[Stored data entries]
=======

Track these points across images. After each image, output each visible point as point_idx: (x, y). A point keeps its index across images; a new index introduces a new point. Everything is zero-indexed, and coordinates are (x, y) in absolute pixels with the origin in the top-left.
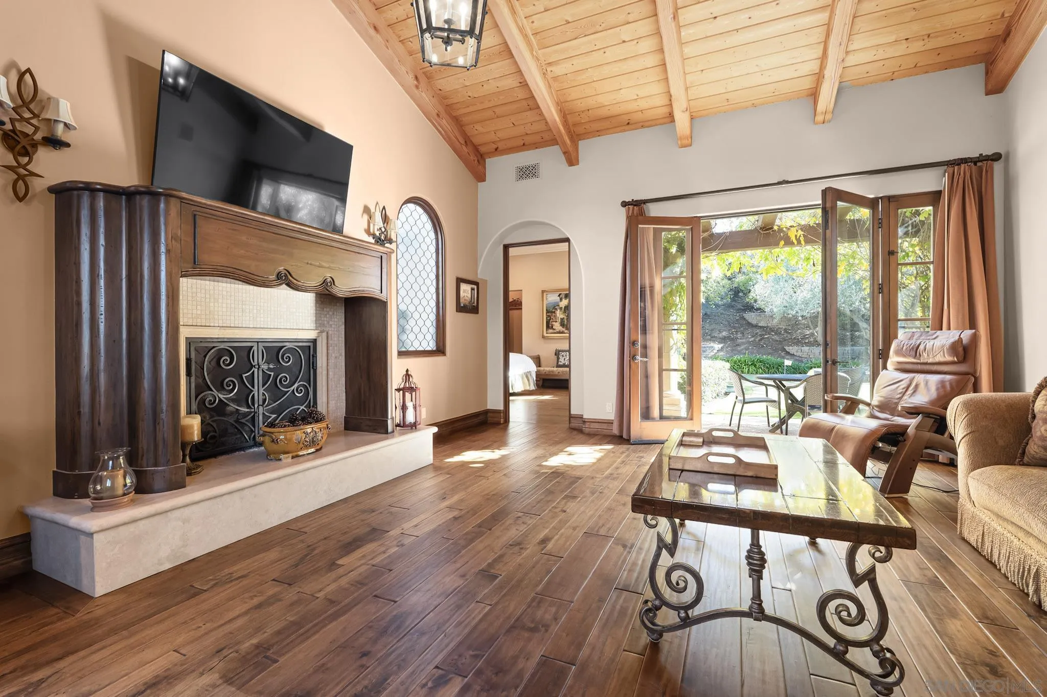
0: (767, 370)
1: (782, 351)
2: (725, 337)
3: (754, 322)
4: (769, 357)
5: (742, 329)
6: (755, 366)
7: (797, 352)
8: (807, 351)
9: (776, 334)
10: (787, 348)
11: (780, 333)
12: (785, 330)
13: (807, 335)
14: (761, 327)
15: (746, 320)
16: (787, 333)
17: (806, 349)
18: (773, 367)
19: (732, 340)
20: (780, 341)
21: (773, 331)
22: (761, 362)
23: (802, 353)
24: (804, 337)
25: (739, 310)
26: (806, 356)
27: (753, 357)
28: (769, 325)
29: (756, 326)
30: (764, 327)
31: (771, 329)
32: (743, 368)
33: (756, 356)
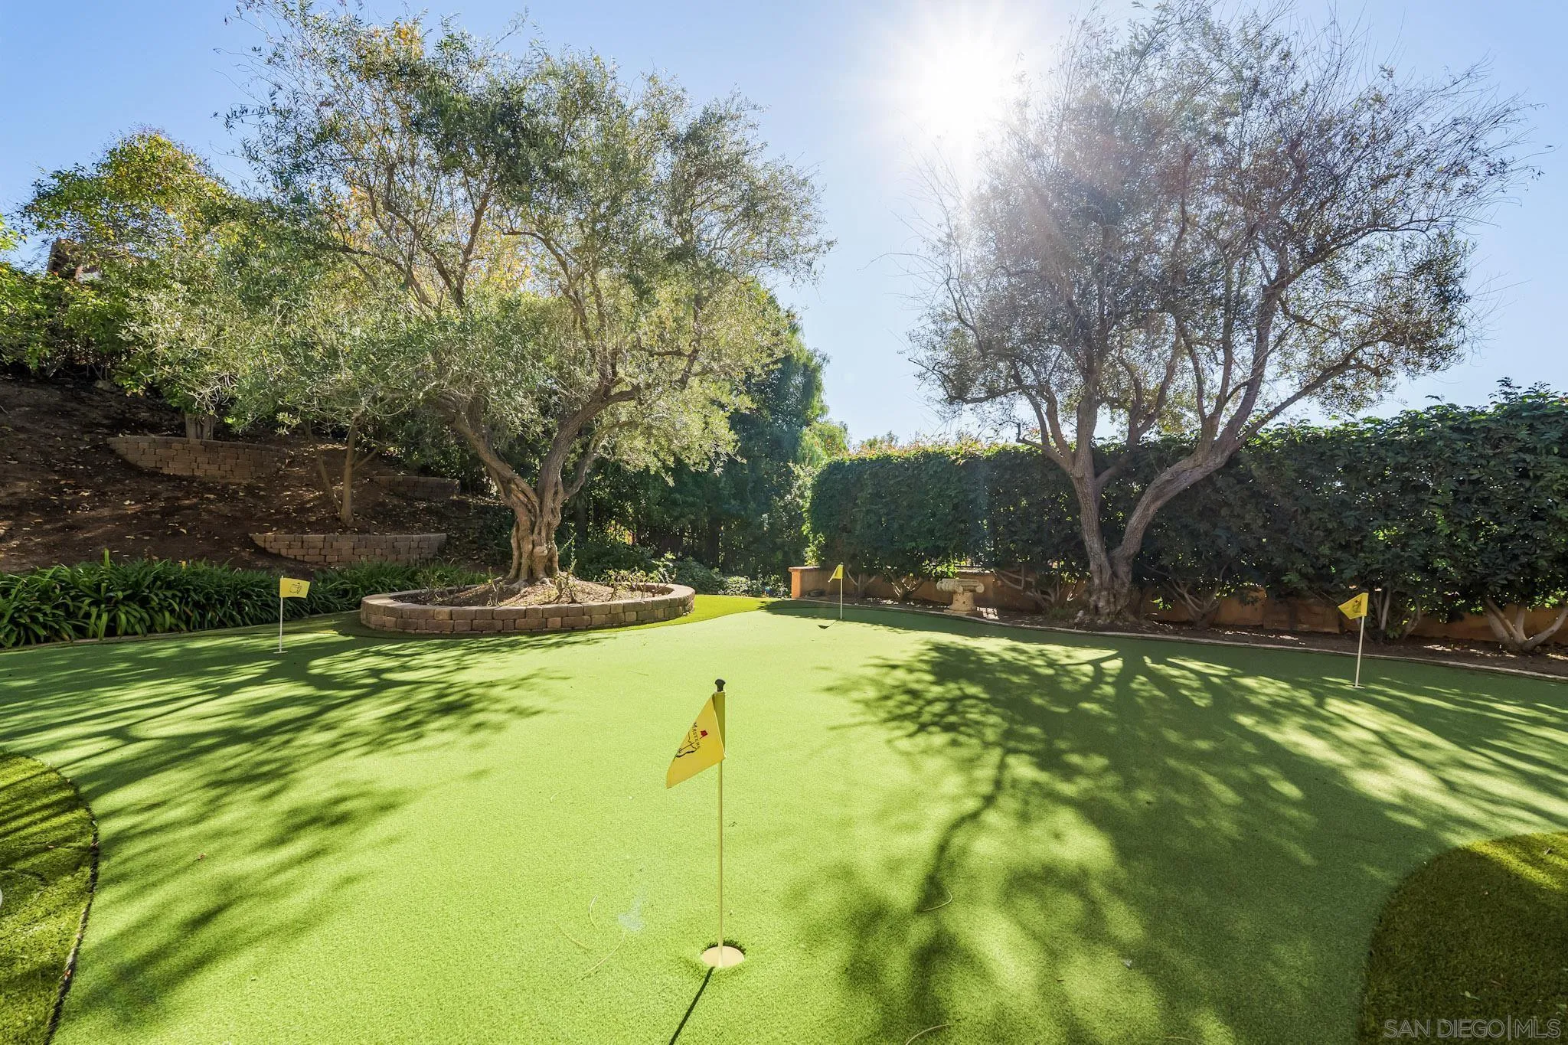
0: (195, 616)
1: (243, 548)
2: (23, 502)
3: (147, 463)
4: (202, 566)
5: (100, 479)
6: (144, 602)
7: (290, 546)
8: (321, 545)
9: (221, 497)
10: (257, 537)
11: (234, 496)
12: (250, 490)
13: (309, 502)
14: (170, 478)
15: (119, 456)
16: (255, 496)
17: (315, 538)
18: (222, 603)
19: (52, 511)
20: (235, 518)
21: (210, 490)
22: (169, 586)
23: (303, 552)
24: (302, 509)
25: (90, 427)
26: (316, 558)
27: (134, 568)
28: (197, 473)
29: (154, 475)
30: (181, 479)
31: (202, 484)
32: (88, 615)
33: (151, 562)
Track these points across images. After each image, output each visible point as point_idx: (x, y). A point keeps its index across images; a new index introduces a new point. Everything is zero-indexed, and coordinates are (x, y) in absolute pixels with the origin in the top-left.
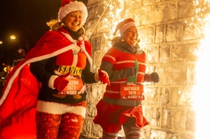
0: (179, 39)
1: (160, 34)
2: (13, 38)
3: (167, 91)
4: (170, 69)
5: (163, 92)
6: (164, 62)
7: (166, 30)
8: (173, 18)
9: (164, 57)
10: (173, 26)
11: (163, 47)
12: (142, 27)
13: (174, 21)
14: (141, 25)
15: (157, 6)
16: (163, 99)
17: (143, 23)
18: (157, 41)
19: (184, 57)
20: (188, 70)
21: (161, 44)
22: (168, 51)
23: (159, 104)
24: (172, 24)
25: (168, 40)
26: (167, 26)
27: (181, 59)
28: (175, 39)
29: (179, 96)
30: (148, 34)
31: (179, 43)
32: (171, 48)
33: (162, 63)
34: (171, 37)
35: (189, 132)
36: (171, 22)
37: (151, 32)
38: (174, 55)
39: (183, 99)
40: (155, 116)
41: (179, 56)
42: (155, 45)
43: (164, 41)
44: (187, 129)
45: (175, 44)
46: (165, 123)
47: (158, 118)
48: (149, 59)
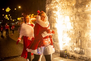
0: (83, 11)
1: (75, 9)
2: (20, 7)
3: (79, 32)
4: (80, 23)
5: (78, 32)
6: (78, 20)
7: (78, 8)
8: (80, 2)
11: (77, 14)
12: (68, 6)
13: (81, 4)
14: (67, 6)
16: (78, 35)
18: (74, 12)
19: (86, 18)
20: (88, 23)
21: (76, 13)
22: (79, 16)
23: (77, 37)
24: (80, 5)
25: (79, 11)
26: (78, 6)
27: (84, 19)
28: (81, 11)
29: (84, 34)
30: (71, 9)
31: (83, 13)
32: (80, 14)
33: (77, 21)
34: (80, 10)
35: (89, 48)
36: (80, 4)
38: (81, 18)
39: (86, 35)
40: (75, 42)
42: (74, 14)
43: (77, 12)
44: (88, 47)
45: (82, 13)
46: (80, 44)
47: (77, 42)
48: (72, 19)
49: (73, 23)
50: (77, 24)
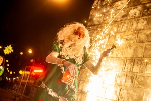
0: (142, 72)
1: (129, 66)
4: (131, 92)
6: (129, 86)
7: (134, 64)
8: (140, 56)
9: (129, 83)
10: (139, 62)
11: (129, 75)
12: (117, 58)
13: (140, 58)
14: (116, 57)
15: (130, 46)
17: (119, 56)
18: (126, 70)
19: (143, 85)
20: (145, 95)
21: (128, 73)
22: (132, 79)
24: (139, 60)
25: (133, 71)
26: (135, 61)
27: (140, 86)
28: (139, 71)
30: (120, 64)
31: (141, 74)
32: (135, 77)
33: (127, 87)
34: (136, 69)
36: (138, 58)
37: (122, 63)
38: (136, 82)
41: (139, 84)
42: (124, 73)
43: (131, 71)
45: (138, 74)
48: (118, 82)
49: (119, 88)
50: (125, 92)
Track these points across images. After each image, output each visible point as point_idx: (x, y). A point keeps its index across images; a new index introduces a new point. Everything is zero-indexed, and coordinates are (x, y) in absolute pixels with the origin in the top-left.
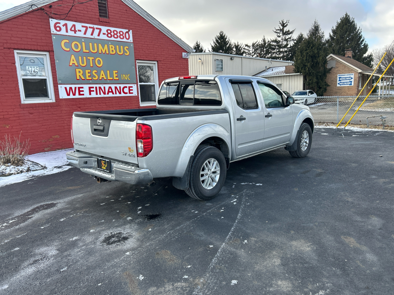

=======

Quote the stored data entries above line for line, without changing anything, and leave out the pictures.

▸ **EXPECTED ANSWER**:
Track these points across images. After each image, output each visible point as point_idx: (x, y). A point keeps its index across images; a new index introduces a new point. Everything is zero-indexed, and coordinates are (x, y) in absolute pixels with the origin in the top-left.
0: (767, 370)
1: (782, 351)
2: (725, 337)
3: (754, 322)
4: (769, 357)
5: (742, 329)
6: (755, 366)
7: (797, 352)
8: (807, 351)
9: (776, 334)
10: (787, 348)
11: (780, 333)
12: (785, 330)
13: (807, 335)
14: (761, 327)
15: (746, 320)
16: (787, 333)
17: (806, 349)
18: (773, 367)
19: (732, 340)
20: (780, 341)
21: (773, 331)
22: (761, 362)
23: (802, 353)
24: (804, 337)
25: (739, 310)
26: (806, 356)
27: (753, 357)
28: (769, 325)
29: (756, 326)
30: (764, 327)
31: (771, 329)
32: (743, 368)
33: (756, 356)
0: (195, 616)
1: (243, 548)
2: (23, 502)
3: (147, 463)
4: (202, 566)
5: (100, 479)
6: (144, 602)
7: (290, 546)
8: (321, 545)
9: (221, 497)
10: (257, 537)
11: (234, 496)
12: (250, 490)
13: (309, 502)
14: (170, 478)
15: (119, 456)
16: (255, 496)
17: (315, 538)
18: (222, 603)
19: (52, 511)
20: (235, 518)
21: (210, 490)
22: (169, 586)
23: (303, 552)
24: (302, 509)
25: (90, 427)
26: (316, 558)
27: (134, 568)
28: (197, 473)
29: (154, 475)
30: (181, 479)
31: (202, 484)
32: (88, 615)
33: (151, 562)
Track these points across images. After each image, output each visible point as point_idx: (x, y). A point keeps its index across images; a new index introduces a new point. Everything is zero-indexed, and coordinates are (x, y) in absolute pixels with the origin in the top-left.
0: (179, 39)
1: (160, 34)
2: (13, 38)
3: (167, 91)
4: (170, 69)
5: (163, 92)
6: (164, 62)
7: (166, 30)
8: (173, 18)
9: (164, 57)
10: (173, 26)
11: (163, 47)
12: (142, 27)
13: (174, 21)
14: (141, 25)
15: (157, 6)
16: (163, 99)
17: (143, 23)
18: (157, 41)
19: (184, 57)
20: (188, 70)
21: (161, 44)
22: (168, 51)
23: (159, 104)
24: (172, 24)
25: (168, 40)
26: (167, 26)
27: (181, 59)
28: (175, 39)
29: (179, 96)
30: (148, 34)
31: (179, 43)
32: (171, 48)
33: (162, 63)
34: (171, 37)
35: (189, 132)
36: (171, 22)
37: (151, 32)
38: (174, 55)
39: (183, 99)
40: (155, 116)
41: (179, 56)
42: (155, 45)
43: (164, 41)
44: (187, 129)
45: (175, 44)
46: (165, 123)
47: (158, 118)
48: (149, 59)
0: (83, 11)
1: (75, 9)
2: (20, 7)
3: (79, 32)
4: (80, 23)
5: (78, 32)
6: (78, 20)
7: (78, 8)
8: (80, 2)
11: (77, 14)
12: (68, 6)
13: (81, 4)
14: (67, 6)
16: (78, 35)
18: (74, 12)
19: (86, 18)
20: (88, 23)
21: (76, 13)
22: (79, 16)
23: (77, 37)
24: (80, 5)
25: (79, 11)
26: (78, 6)
27: (84, 19)
28: (81, 11)
29: (84, 34)
30: (71, 9)
31: (83, 13)
32: (80, 14)
33: (77, 21)
34: (80, 10)
35: (89, 48)
36: (80, 4)
38: (81, 18)
39: (86, 35)
40: (75, 42)
42: (74, 14)
43: (77, 12)
44: (88, 47)
45: (82, 13)
46: (80, 44)
47: (77, 42)
48: (72, 19)
49: (73, 23)
50: (77, 24)
0: (142, 72)
1: (129, 66)
4: (131, 92)
6: (129, 86)
7: (134, 64)
8: (140, 56)
9: (129, 83)
10: (139, 62)
11: (129, 75)
12: (117, 58)
13: (140, 58)
14: (116, 57)
15: (130, 46)
17: (119, 56)
18: (126, 70)
19: (143, 85)
20: (145, 95)
21: (128, 73)
22: (132, 79)
24: (139, 60)
25: (133, 71)
26: (135, 61)
27: (140, 86)
28: (139, 71)
30: (120, 64)
31: (141, 74)
32: (135, 77)
33: (127, 87)
34: (136, 69)
36: (138, 58)
37: (122, 63)
38: (136, 82)
41: (139, 84)
42: (124, 73)
43: (131, 71)
45: (138, 74)
48: (118, 82)
49: (119, 88)
50: (125, 92)
Track these points across images. After each image, output each visible point as point_idx: (x, y). A point keeps its index across images; a new index introduces a new point. Everything is zero-indexed, and coordinates are (x, y) in absolute pixels with the origin in the top-left.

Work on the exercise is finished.